▶ Texto citado:
>>

Han pasado más de 10 días desde que inspectores de la Comisión Nacional del Agua (Conagua) recolectaron muestras de un canal de riego en Santo Tomás, en el municipio mexiquense de Teoloyucan, para analizar si algún tipo de contaminante provocó la intoxicación mortal de cinco agricultores tras tener contacto con el líquido al abrir la válvula de una compuerta para irrigar sus parcelas.
Sin embargo, la dependencia no ha informado sobre los resultados de laboratorio, lo que ha causado molestia en la comunidad:
“Supuestamente iban a entregar las pruebas, pero yo veo que aquí nadie se quiere hacer responsable de nada. Los campesinos siguen regando y los animales que vienen a pastarlo toman agua de esta misma agua, que está contaminada”, señaló a la prensa la señora Modesta, madre de un campesino fallecido en diciembre.
Denuncian que diariamente desechan residuos de todo tipo en las canaletas y no hay patrullas en los alrededores.
A inicios de enero, productores de Nextlalpan, Zumpango y Teoloyucan clausuraron la compuerta, señalando que hay un gas tóxico que provoca inmovilidad.
Como medida preventiva, se instaló señalización en la zona para alertar a la población y evitar nuevos incidentes.

<<

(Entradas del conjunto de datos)
>>

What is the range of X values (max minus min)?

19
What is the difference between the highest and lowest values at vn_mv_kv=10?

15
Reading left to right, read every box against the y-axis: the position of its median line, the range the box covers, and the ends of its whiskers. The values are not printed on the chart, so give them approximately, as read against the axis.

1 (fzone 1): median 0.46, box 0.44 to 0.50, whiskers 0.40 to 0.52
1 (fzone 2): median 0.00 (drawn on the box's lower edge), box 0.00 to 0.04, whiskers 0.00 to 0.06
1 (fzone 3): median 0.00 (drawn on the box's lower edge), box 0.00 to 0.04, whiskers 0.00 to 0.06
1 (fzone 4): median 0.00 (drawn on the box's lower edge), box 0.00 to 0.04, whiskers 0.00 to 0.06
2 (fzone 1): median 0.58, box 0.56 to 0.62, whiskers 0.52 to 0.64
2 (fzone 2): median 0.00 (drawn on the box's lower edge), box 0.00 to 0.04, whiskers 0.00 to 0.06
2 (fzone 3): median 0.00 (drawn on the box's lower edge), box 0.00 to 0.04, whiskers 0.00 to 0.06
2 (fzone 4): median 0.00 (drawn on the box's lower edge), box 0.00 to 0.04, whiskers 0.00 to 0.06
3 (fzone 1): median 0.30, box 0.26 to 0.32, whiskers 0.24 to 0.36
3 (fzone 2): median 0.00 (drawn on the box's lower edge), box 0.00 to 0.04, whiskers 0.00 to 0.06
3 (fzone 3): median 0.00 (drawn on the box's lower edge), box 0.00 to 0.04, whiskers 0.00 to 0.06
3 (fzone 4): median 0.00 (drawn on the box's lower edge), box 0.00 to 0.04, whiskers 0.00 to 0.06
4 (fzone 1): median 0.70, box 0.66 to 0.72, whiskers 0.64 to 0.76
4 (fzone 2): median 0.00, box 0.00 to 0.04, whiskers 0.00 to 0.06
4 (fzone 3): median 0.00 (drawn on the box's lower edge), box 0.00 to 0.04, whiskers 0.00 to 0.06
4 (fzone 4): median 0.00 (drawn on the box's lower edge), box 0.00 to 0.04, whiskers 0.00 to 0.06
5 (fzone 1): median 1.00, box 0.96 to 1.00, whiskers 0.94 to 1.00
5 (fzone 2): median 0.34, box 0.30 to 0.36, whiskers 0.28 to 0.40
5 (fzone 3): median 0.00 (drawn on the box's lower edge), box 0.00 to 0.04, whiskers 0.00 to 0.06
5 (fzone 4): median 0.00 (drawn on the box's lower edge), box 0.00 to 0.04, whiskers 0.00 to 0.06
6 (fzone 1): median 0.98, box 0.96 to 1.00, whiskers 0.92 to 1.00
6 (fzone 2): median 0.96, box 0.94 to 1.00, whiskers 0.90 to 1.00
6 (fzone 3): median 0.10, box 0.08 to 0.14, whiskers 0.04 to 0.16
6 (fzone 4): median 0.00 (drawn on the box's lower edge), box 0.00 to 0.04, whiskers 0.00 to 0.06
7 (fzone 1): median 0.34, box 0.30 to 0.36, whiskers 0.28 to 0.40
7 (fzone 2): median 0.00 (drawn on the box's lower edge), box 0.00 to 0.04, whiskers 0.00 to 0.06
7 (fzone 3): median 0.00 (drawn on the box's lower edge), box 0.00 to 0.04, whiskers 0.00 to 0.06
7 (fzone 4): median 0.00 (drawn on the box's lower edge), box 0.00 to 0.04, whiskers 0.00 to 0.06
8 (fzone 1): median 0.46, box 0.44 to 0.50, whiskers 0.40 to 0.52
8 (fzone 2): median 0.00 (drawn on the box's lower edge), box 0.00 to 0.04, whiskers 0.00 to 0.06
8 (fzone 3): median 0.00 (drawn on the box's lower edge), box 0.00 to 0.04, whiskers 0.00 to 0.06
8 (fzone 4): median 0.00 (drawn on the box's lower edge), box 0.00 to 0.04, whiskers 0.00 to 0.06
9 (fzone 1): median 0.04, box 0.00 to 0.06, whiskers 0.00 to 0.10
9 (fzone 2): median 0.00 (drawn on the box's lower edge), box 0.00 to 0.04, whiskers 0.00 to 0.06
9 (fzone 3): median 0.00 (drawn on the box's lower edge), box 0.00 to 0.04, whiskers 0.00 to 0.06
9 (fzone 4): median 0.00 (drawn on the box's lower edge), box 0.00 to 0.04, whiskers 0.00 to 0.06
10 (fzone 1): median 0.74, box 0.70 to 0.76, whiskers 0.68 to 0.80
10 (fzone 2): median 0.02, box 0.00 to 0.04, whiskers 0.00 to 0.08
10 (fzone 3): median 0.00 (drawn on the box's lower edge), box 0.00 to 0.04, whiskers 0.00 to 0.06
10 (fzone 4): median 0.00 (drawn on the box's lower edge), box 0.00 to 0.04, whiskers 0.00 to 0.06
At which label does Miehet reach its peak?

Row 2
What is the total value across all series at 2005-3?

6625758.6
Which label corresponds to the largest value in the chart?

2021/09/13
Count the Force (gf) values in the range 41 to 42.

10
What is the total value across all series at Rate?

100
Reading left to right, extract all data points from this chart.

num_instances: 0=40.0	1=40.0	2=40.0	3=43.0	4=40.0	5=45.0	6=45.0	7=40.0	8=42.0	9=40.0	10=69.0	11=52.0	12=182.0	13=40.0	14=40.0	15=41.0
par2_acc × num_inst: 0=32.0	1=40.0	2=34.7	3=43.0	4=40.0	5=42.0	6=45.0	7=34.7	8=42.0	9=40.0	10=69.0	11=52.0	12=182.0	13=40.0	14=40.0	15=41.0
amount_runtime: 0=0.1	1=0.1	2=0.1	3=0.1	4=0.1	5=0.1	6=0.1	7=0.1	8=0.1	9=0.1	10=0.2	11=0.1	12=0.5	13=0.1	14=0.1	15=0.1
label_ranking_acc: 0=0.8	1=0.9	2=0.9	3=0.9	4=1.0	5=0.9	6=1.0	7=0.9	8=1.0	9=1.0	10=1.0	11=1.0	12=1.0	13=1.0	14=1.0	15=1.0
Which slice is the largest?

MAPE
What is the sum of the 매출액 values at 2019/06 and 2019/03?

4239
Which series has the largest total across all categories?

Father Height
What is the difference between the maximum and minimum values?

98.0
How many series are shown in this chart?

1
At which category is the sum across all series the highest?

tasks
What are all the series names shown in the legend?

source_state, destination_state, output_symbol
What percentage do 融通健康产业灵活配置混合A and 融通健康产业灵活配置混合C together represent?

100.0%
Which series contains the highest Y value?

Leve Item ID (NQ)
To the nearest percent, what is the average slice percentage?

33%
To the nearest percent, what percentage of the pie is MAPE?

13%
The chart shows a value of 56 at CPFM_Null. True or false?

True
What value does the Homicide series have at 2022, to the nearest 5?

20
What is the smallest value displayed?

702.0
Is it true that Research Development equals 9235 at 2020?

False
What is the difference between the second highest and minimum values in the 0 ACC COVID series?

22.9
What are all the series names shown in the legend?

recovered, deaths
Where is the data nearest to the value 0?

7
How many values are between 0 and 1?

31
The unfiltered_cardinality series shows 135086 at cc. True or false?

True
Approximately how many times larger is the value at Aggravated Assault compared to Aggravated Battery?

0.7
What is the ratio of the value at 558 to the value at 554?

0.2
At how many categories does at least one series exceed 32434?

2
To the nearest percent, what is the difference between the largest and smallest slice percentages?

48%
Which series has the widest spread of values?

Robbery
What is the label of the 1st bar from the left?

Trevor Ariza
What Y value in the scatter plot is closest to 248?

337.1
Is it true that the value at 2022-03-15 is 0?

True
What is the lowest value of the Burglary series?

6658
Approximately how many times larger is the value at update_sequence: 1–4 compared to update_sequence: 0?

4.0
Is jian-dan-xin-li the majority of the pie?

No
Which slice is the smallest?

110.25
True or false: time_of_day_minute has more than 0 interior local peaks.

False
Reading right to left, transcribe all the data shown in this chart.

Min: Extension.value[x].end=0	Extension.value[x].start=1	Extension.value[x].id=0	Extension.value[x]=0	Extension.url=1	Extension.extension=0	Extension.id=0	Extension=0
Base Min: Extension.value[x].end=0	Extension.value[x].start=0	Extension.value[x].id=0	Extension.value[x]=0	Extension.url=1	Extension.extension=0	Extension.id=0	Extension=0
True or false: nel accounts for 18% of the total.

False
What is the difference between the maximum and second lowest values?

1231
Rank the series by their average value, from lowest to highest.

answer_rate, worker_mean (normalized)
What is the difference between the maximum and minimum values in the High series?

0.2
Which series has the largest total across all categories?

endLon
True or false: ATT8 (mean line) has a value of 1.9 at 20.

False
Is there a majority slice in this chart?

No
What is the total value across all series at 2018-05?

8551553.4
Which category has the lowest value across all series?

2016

<<

▶ Tareas del ejercicio:
[a] Según el texto sobre el canal de Teoloyucan, ¿cuántos agricultores murieron intoxicados tras tener contacto con el agua?
[b] Copia del texto sobre el canal de Teoloyucan el fragmento que va desde "A inicios de" hasta "evitar nuevos incidentes.", ambos incluidos, y sustituye en él "la población" por "los vecinos".
[c] Traduce al inglés esta oración del texto sobre el canal de Teoloyucan: "Como medida preventiva, se instaló señalización en la zona para alertar a la población y evitar nuevos incidentes."

▶ Respuestas:
[a] Cinco agricultores.

[b]
A inicios de enero, productores de Nextlalpan, Zumpango y Teoloyucan clausuraron la compuerta, señalando que hay un gas tóxico que provoca inmovilidad.
Como medida preventiva, se instaló señalización en la zona para alertar a los vecinos y evitar nuevos incidentes.

[c] As a preventive measure, signage was installed in the area to alert the population and prevent new incidents.